On Saturday, some workers across the state clocked in like usual, but their paycheck will be bigger come payday.
The state’s minimum wage increased from the federally mandated level of $7.25 an hour to $9.50 an hour on May 1 due to a law passed by the General Assembly last year.
Also under the law, the minimum wage will increase to $11 an hour in January and to $12 in 2023. Further increases in 2025 and 2026 to $15 an hour are dependent on General Assembly action, according to the Virginia Legislative Information System.
If no further action is taken by July 1, 2024, the minimum wage becomes pegged to increase along with the consumer price index on Jan. 1, 2025.
The minimum wage becomes pegged to the consumer price index in 2027 if legislators take action by July 2024 to increase the minimum wage for 2025 and 2026.
The expansion of the minimum wage also includes people who had not been covered by the minimum wage previously, according to according to Wendy Ige, director of the Division of Labor and Employment Law at the Virginia Department of Labor and Industry. Such workers include butlers and domestic service workers and home care providers.
Some exemptions to the minimum wage increase remain, including farm laborers or employees, religious volunteers, golf caddies, traveling salespersons, cabbies, those under 18 working for their parents or guardians, prisoners, summer camp workers, babysitters working for less than 10 hours a week and anyone younger than 16, according to the Virginia Law Library.
However, many of the jobs that previously paid minimum wage are having trouble finding workers for less than $10 an hour already, according to multiple employment and economic experts, including Ige.
“We see a lot of folks that are already making above that $9.50 an hour wage across the board in different industries,” she said.
She said the demand for workers is driving up wages.
Ramona Sanders of the Harrisonburg-Rockingham Living Wage Campaign said an increasing number of local employers are speeding up wage increases or raising wages to stay competitive.
“I’m noticing that more and more,” she said.
Del. Tony Wilt, R-Broadway, said the “workers’ market” forcing employers to adjust wages upwards or hire new workers to higher-paying positions makes government wage intervention unnecessary. He said it could lead to potential unforeseen consequences. Wilt, joined by other local representatives, voted against the minimum wage increases in the General Assembly.
“Let that rising tide raise all boats instead of doing it that way,” he said about his favor toward employers competing for workers compared to government intervention.
Though some employers may have lower wages than others, they still may be able attract workers with other benefits that are hard to quantify, such as more flexibility in hours or hard to match camaraderie, he said.
“If there’s a business that still [hasn’t raised wages], there’s probably a reason for it,” Wilt said. “And it’s not because they’re some kind of cruel taskmaster. It’s because that’s all they can afford.”

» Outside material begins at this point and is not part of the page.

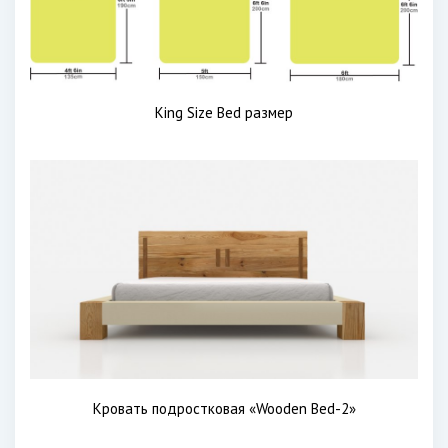
King Size Bed размер
Кровать подростковая «Wooden Bed-2»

Another compounding issue, Wilt said, is “wage compression” — when newer or less experienced workers get paid more, the workers with more experience and more responsibilities also want more pay, a cycle that works its way up through the business.

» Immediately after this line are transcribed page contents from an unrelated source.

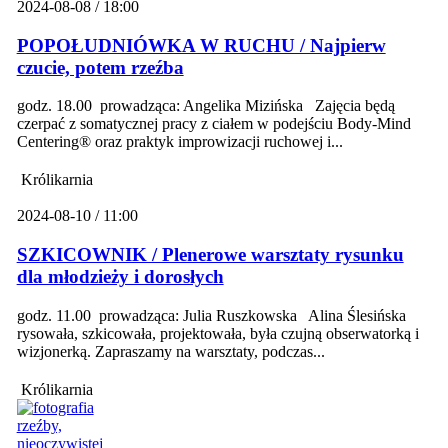
2024-08-08 / 18:00
POPOŁUDNIÓWKA W RUCHU / Najpierw
czucie, potem rzeźba
godz. 18.00 prowadząca: Angelika Mizińska Zajęcia będą
czerpać z somatycznej pracy z ciałem w podejściu Body-Mind
Centering® oraz praktyk improwizacji ruchowej i...
Królikarnia
2024-08-10 / 11:00
SZKICOWNIK / Plenerowe warsztaty rysunku
dla młodzieży i dorosłych
godz. 11.00 prowadząca: Julia Ruszkowska Alina Ślesińska
rysowała, szkicowała, projektowała, była czujną obserwatorką i
wizjonerką. Zapraszamy na warsztaty, podczas...
Królikarnia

Jay Langston, executive director of the Shenandoah Valley Partnership, also said a sudden increase in the minimum wage could have implications and also spoke about how few companies can find workers for less than $9.50 an hour.
The increased minimum wage also means that if or when the market becomes more favorable to employers than workers again, wages cannot drop back down to $7.25 an hour, according to Langston.

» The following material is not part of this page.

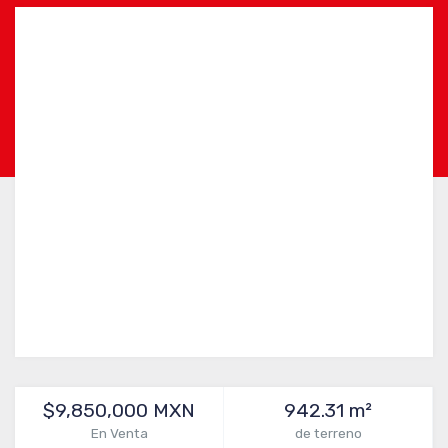
$9,850,000 MXN
942.31 m²
En Venta
de terreno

According to the most recent data available from the Bureau of Labor Statistics, only four jobs in the Harrisonburg-Rockingham metro area had a median hourly wage below $9.50 an hour in May of 2020:
• Fast-food cooks — $8.55 an hour
Local employment figure — estimate not released
• Questionnaire interviewers — $9.06 an hour
Local employment figure — 70
• Dining room and cafeteria attendants and bartender helpers — $9.31
Local employment figure — 330
• Hosts and hostesses at restaurants, lounges and coffee shops — $9.42
Local employment figure — 160
Jobs in preparing and serving food are in the lowest paid occupational group, and workers of these positions had a median wage of $24,220 in May 2019, according to BLS data. Growth in such restaurant jobs has been outpacing growth in higher-earning jobs in the city, according to a comprehensive housing study.
Langston also said January’s increase in pay to $11 an hour will also likely not affect too many employers.
“Thankfully, our employers in this region have been playing well over the minimum wage,” he said.
The median hourly income for the 61,780 workers in Harrisonburg and Rockingham was $17.98 an hour in May 2020, according to BLS data.
“Market supply and demand has already dictated that you’re not going to really retain anybody at the minimum wage for any length of time, so you need to be competitive,” Langston said.